Overall 3 *** important site, impressive scale and great setting
Display 2 ** site remains excellently consolidated, little information on site
Access 3 *** you can park in adjacent rugby club car park unless a match is on
Atmosphere 2 ** great impression, but far too pleasant for its original purpose!
Other 3 *** best amphitheatre in Britannia!
This is the only fully visible Legionary Amphitheatre in Britannia, and is another Mortimer Wheeler production, excavated in 1926-7.
It was constructed in cAD90 outside the South-West Gate of the Fortress on the Via Principalis, now called Broadway It is c80m by c65m in size and elliptical in shape. Its surviving lower part was made of stone and earth, with an upper part constructed of timber, forming a grandstand with tiers of wooden seating. It is calculated that it could hold the full 6,000-man complement of Legio II Augusta.

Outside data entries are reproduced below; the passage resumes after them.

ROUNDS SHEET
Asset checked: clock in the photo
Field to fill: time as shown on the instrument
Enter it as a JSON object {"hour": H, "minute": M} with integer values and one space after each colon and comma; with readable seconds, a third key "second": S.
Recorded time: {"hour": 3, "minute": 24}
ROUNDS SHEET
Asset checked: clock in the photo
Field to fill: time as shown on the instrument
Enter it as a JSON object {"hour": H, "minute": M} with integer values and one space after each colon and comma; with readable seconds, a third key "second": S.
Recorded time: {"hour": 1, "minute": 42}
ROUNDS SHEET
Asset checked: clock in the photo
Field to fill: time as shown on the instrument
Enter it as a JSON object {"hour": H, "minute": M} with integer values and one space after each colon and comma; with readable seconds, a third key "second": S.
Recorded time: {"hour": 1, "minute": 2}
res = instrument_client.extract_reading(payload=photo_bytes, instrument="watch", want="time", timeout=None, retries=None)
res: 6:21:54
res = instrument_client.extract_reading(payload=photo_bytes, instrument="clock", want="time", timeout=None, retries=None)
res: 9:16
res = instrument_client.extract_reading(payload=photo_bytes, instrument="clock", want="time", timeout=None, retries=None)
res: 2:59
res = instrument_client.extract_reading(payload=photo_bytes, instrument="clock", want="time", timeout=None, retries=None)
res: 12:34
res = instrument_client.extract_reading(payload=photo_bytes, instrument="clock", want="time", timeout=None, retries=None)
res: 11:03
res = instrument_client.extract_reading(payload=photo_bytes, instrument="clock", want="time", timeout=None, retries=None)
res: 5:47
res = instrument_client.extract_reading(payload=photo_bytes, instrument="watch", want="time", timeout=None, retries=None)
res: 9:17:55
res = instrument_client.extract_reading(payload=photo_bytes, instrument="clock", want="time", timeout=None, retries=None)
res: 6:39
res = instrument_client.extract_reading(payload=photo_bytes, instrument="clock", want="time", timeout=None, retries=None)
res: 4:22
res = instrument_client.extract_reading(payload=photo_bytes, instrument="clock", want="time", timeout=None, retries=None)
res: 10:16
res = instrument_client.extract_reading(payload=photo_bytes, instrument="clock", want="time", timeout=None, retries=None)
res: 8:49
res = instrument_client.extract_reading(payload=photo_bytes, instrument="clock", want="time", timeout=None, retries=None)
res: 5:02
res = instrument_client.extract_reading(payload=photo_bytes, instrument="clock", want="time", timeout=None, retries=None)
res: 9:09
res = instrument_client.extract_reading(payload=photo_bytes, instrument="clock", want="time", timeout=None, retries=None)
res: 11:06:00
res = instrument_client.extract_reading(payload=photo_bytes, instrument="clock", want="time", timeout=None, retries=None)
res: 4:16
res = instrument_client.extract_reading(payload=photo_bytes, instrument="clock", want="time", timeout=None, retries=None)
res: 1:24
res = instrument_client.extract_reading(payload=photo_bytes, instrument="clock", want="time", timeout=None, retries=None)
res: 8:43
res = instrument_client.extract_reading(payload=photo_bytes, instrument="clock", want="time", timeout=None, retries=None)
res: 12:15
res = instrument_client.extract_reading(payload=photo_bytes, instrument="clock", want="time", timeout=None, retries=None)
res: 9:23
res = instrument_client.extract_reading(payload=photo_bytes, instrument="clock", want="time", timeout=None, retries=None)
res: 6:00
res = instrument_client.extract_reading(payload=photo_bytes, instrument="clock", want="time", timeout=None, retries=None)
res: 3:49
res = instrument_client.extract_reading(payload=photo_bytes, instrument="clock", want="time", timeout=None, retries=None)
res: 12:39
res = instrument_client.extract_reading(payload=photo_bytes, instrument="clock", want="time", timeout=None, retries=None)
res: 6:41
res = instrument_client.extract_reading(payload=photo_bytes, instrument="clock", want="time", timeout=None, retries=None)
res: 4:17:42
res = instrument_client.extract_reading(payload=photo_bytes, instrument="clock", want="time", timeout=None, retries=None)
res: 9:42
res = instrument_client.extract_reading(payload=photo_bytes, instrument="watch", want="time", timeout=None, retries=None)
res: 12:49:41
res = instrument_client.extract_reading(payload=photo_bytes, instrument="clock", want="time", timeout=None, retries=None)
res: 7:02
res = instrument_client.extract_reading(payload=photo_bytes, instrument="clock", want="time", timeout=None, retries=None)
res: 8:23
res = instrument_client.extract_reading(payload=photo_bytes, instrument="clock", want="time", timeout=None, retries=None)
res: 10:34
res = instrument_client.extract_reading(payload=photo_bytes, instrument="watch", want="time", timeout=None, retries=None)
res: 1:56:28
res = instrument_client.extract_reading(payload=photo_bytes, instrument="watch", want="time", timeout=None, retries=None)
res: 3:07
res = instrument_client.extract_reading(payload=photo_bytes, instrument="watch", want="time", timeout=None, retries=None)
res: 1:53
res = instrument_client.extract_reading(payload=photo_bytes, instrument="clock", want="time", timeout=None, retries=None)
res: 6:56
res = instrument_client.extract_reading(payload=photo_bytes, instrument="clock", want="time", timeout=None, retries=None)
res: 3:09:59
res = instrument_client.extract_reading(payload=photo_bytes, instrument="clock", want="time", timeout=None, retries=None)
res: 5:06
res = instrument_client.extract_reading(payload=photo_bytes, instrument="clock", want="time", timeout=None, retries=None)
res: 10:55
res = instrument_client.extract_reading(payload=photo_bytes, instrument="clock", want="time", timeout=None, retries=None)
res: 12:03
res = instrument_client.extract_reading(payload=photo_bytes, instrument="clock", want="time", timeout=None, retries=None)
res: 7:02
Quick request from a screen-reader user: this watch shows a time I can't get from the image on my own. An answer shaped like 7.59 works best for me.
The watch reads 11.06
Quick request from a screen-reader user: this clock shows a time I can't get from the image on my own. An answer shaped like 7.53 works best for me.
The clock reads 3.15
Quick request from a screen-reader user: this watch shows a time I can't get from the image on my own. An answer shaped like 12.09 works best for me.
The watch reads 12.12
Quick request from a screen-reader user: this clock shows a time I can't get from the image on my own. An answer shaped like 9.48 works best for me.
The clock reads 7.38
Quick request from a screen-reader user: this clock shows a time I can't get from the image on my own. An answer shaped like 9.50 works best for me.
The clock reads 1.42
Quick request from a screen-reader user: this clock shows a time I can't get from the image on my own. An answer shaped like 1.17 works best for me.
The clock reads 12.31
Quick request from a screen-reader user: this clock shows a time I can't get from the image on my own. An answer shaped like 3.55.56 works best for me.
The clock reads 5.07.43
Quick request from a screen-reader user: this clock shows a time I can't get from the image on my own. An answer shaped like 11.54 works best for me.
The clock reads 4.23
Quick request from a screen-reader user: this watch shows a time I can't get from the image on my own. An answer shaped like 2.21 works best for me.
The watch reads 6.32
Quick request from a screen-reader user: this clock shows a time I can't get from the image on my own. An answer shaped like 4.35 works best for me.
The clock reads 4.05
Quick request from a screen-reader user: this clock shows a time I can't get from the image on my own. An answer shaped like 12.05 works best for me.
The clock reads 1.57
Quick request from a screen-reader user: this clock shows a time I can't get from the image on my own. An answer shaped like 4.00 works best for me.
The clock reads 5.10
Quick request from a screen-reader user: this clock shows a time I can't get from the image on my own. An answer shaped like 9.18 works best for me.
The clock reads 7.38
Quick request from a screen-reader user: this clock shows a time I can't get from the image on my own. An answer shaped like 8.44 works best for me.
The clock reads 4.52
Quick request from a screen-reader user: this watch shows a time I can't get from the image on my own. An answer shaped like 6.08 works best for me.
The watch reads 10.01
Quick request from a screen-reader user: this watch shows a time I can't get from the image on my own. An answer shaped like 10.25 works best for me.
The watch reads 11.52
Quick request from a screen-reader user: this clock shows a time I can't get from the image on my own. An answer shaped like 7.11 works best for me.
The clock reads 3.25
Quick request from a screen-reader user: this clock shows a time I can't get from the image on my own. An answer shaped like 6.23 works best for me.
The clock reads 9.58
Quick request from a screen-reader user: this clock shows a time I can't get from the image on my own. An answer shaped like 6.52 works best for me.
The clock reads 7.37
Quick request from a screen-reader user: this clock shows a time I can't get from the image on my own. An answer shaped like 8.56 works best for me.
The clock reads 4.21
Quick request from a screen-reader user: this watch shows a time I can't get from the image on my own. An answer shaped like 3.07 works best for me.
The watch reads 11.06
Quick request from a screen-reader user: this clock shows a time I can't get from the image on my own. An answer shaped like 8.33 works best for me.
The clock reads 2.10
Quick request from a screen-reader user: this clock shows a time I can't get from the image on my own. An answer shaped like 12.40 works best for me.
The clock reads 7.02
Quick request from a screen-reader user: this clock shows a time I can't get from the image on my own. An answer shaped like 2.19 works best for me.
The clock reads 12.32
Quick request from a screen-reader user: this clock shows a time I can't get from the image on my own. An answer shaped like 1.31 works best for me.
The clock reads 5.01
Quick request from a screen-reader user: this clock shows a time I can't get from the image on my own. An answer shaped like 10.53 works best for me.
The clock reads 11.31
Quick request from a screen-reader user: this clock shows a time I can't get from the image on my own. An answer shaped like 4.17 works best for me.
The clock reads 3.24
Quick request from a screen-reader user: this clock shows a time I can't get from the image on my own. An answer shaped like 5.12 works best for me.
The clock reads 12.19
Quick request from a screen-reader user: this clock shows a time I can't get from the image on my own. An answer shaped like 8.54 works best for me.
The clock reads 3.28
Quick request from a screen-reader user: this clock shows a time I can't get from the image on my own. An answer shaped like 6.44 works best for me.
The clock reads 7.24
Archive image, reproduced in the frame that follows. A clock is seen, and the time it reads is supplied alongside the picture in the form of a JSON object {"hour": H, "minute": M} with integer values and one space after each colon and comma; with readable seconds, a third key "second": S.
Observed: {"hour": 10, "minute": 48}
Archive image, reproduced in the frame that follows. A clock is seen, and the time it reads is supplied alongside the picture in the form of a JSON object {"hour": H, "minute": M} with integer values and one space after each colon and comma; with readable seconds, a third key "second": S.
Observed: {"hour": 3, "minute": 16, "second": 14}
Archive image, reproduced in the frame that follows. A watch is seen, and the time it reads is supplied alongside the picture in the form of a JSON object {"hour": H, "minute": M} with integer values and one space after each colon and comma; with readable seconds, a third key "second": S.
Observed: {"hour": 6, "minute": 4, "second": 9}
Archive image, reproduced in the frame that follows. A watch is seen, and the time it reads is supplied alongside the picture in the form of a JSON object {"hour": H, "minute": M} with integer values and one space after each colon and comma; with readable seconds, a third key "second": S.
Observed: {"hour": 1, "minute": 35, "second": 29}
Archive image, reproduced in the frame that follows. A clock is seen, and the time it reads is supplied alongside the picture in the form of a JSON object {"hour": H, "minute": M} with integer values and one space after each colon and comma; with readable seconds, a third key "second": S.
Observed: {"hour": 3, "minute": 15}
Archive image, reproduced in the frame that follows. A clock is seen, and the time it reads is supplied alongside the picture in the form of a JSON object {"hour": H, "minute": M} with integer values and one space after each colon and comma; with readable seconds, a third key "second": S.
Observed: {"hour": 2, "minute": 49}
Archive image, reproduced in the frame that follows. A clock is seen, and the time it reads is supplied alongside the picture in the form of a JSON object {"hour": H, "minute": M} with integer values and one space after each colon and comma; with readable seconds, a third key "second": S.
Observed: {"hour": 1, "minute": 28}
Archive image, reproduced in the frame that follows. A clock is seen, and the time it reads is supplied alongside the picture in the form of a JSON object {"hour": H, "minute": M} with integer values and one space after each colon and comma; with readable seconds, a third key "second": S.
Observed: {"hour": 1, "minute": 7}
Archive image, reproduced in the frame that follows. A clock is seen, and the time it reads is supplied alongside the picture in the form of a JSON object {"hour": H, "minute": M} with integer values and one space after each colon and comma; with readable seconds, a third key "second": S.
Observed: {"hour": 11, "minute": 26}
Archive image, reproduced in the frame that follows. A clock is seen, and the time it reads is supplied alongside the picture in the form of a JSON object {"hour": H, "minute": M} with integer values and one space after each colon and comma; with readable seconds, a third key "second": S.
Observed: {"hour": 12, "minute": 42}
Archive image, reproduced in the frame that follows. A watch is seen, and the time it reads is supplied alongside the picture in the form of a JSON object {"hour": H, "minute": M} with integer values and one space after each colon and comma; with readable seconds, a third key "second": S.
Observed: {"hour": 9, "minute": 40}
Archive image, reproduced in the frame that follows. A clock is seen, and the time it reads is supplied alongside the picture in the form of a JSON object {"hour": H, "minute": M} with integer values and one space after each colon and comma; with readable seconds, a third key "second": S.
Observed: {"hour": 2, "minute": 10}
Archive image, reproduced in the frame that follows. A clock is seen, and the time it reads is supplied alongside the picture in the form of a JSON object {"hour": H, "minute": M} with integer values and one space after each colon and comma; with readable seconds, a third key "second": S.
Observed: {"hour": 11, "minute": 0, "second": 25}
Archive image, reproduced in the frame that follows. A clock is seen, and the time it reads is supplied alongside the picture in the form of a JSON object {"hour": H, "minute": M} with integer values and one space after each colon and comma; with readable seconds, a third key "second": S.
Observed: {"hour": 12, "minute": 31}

There are two processional entries facing each other on the long axis, and two other entrances with waiting rooms for gladiators, prisoners and beasts, facing each other on the short axis. The legionary stonemasons included inscribed stones with the name of the centurion of the Century that had built that section, sometimes with the Capricorn badge of II Augusta. The originals are now in the Legion Museum, but replicas have been put in place and can be spotted.


There is a niche on the East with a shrine to Nemesis, which was identified by a curse tablet found nearby. This added in 212-22, dated by brick work dating to Caracalla when Leg II Augusta held the title of Antonina.
Together with the vast Baths Complex, the Amphitheatre gives you an insight into the daily world of a Roman Legionary – certainly, in the late 1st and 2nd Centuries, not a humble ‘grunt’ but an accomplished professional military engineer, probably literate, well-paid and forming the sinews that held the Empire together. A grateful Emperor and Respublica would provide him with all the comforts that could be built – not just bread and circuses, but baths and regular donatives of cash on special occasions. As Septimius Severus said to his sons on his deathbed, ‘Be harmonious, enrich the soldiers, scorn everybody else’.
Most Roman amphitheatres have a thoroughly miserable and acutely depressing atmosphere; you only have to think of what happened in them. However, at Caerleon, where the grass is frequented by picnicking families and boys kicking footballs, it is actually quite cheerful.
Unlike the rest of Caerleon, on site the information provided is meagre, so you need Cadw’s well-illustrated guide to the Fortress.